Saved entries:
● ● ● ● ● ● ●
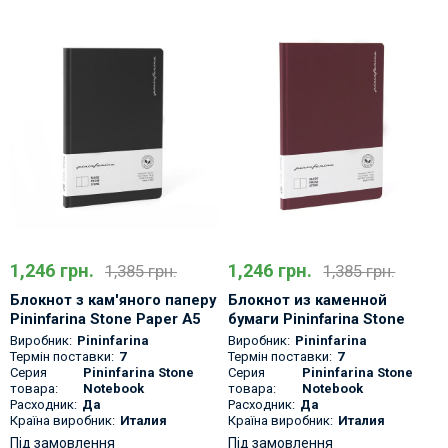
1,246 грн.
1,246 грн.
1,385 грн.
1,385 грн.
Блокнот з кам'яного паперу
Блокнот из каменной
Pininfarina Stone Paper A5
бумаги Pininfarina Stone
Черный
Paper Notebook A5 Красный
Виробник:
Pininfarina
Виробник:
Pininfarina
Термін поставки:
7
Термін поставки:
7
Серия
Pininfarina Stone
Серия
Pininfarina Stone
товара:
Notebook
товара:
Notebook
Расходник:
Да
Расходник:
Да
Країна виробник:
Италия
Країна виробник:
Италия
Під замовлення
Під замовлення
● ● ● ● ● ● ●
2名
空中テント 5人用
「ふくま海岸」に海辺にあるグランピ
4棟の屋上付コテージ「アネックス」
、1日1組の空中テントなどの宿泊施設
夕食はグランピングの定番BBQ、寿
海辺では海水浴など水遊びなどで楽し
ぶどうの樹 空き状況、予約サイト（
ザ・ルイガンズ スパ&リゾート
● ● ● ● ● ● ●
▸ **ACTIVITY**:
Find each line in the data that contains the word "Stone" and copy those lines.

▸ **WRITTEN ANSWER**:
Pininfarina Stone Paper A5
бумаги Pininfarina Stone
Pininfarina Stone
Pininfarina Stone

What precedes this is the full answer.